IDF to get NIS 2.75 billion budget increase

After marathon meetings, finance and defense ministers agree on half the sought sum; cabinet calls for army spending review

Israeli tanks and soldiers take part in a large combined army drill, June 4, 2013. (photo credit: Tal Manor/IDF Spokesperson/Flash90)
Israeli tanks and soldiers take part in a large combined army drill, June 4, 2013. (photo credit: Tal Manor/IDF Spokesperson/Flash90)

The standoff between the Finance and Defense ministries over the 2014 defense budget came to an end on Thursday with the security cabinet approving an infusion of NIS 2.75 billion ($780 million) for the defense establishment.

The cabinet was unanimous in its decision, the Prime Minister’s Office said in a statement, noting that the cash for the budget increase would be drawn from a budget surplus.

The IDF had hoped to secure a NIS 4.5 billion ($1.28 billion) increase.

The cabinet also called for the establishment of a public committee to review the defense budget and for a team, led by PMO Director General Harel Locker, that would focus on pushing along the dismantlement of army bases in prime real estate areas so that the land could be used for construction projects.

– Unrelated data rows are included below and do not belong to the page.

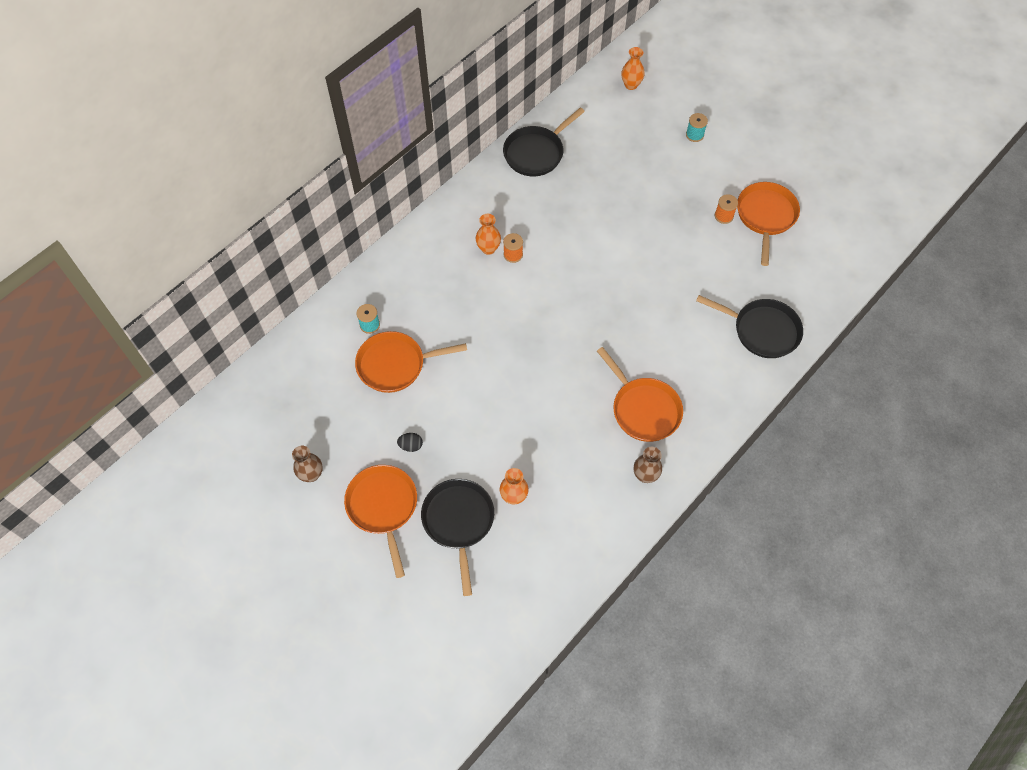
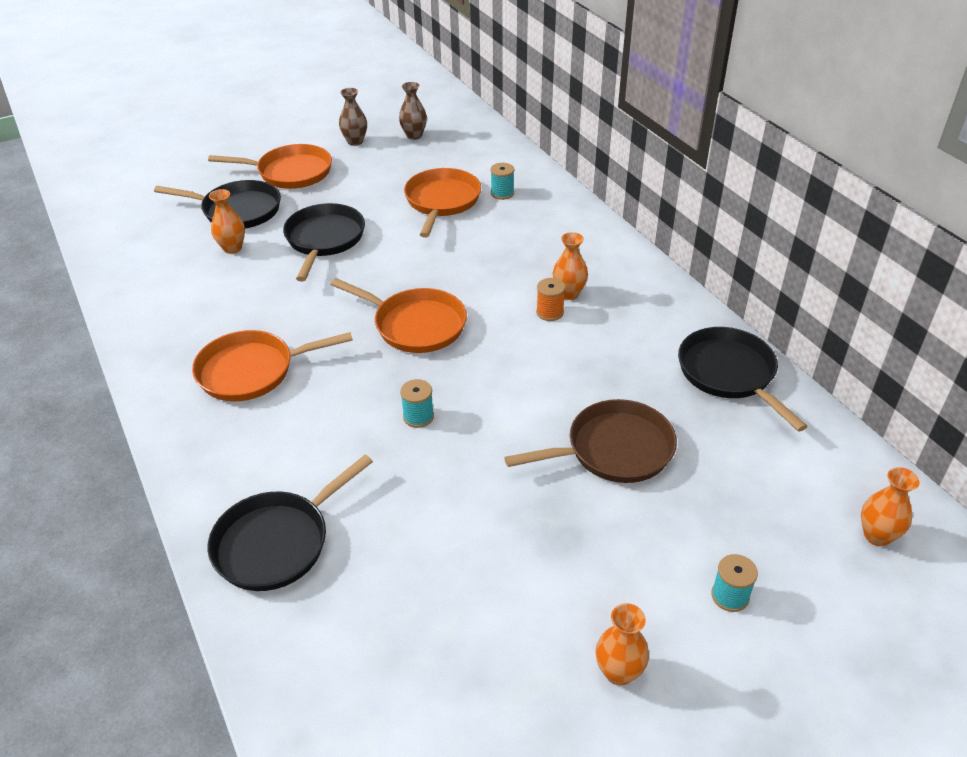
camera: 110 degrees right, 20 degrees down
black egg [397,433,423,452] -> none
brown vase [634,447,662,483] -> brown vase moved to [399,82,427,140]
orange spool [715,194,738,224] -> none
orange pan [737,182,800,266] -> orange pan moved to [331,278,467,353]
none -> black pan [283,203,365,281]
none -> turquoise spool [400,379,434,428]
none -> brown pan [504,399,677,483]
none -> orange vase [596,603,649,686]

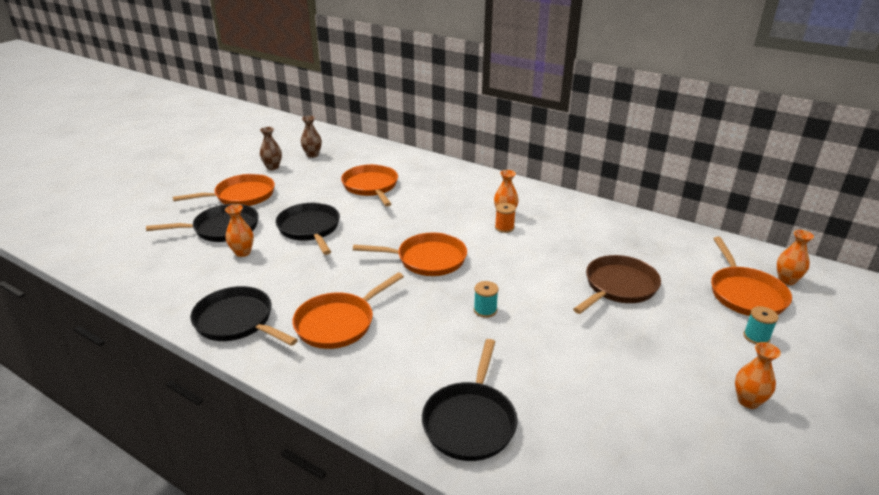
camera: 30 degrees left, 10 degrees down
turquoise spool [490,163,514,200] -> none
black pan [678,327,808,432] -> black pan moved to [190,286,298,346]
none -> orange pan [711,237,792,316]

Finance Minister Yair Lapid and Defense Minister Moshe Ya’alon sat down to discuss the budget before the cabinet meeting. The two ministers also held lengthy informal talks on Wednesday, joined at times by Prime Minister Benjamin Netanyahu and IDF Chief of Staff Lt. Gen. Benny Gantz. The talks were reportedly tense, as treasury and defense officials have been at odds over whether budgetary priority should be given to security or social services.

The cabinet was set to meet on the matter Wednesday, but postponed the planned discussion after Ya’alon and Lapid failed to come to consensus.

Lapid accused the Defense Ministry of presenting unrealistic doomsday scenarios to justify reversing or reducing its budget cuts. But defense officials said there was actually a budget surplus that was being kept secret, at the soldiers’ expense.

“The prime minister decided to add to the defense budget despite my objections to it in the debate,” Lapid said after the decision was announced Thursday. “We maintain that the security establishment needs to exercise financial responsibility and to be more efficient.”

Still, Lapid welcomed the fact that the defense establishment would not receive the full sum it had initially demanded, asserting that the cash would go toward “housing, health, education, and steps that will bring the down the cost of living in Israel.”

Reportedly, Netanyahu, who has been leaning toward the Defense Ministry’s position, may yet decide to transfer billions more to the army.

On Thursday the prime minister said, “We were unanimous in the decision to strike a balance between the State of Israel’s significant and large security challenges and the need to continue to exercise responsibility in navigating the Israeli economy through the global financial crisis.”

Ya’alon said that NIS 2.75 million would not cover the needs of the IDF and criticized the tone of the public discussion of the matter.

“During the debate on the budget, including the preceding days, various elements engaged in careless and irresponsible discourse that was political, false, and fundamentally cynical,” he said, “including a systematic and ugly campaign to delegitimize the community of commissioned members of the IDF, revealing details about their wages in a manipulative and twisted fashion that was intended to turn the public against them.”

On Tuesday Gantz, the chief of staff, requested an extra NIS 4.5 billion for the defense budget, arguing that the army would have to cut training programs if it didn’t receive the extra allotment from the Finance Ministry.

In May, the government set the IDF budget at NIS 51 billion ($14.5 billion). The military took a cut of NIS 3 billion from its 2014 budget, but is now arguing that the cuts will actually amount to NIS 7.4 billion due to factors beyond the IDF’s control, such as higher electricity costs and taxes, payments for injured soldiers and additional benefits for career soldiers due to the rising retirement age.

For its part, the IDF said it has done its part to live up to its end of the budget, making cuts to its workforce and, in June, halting operational activity for reservist units for the rest of this year.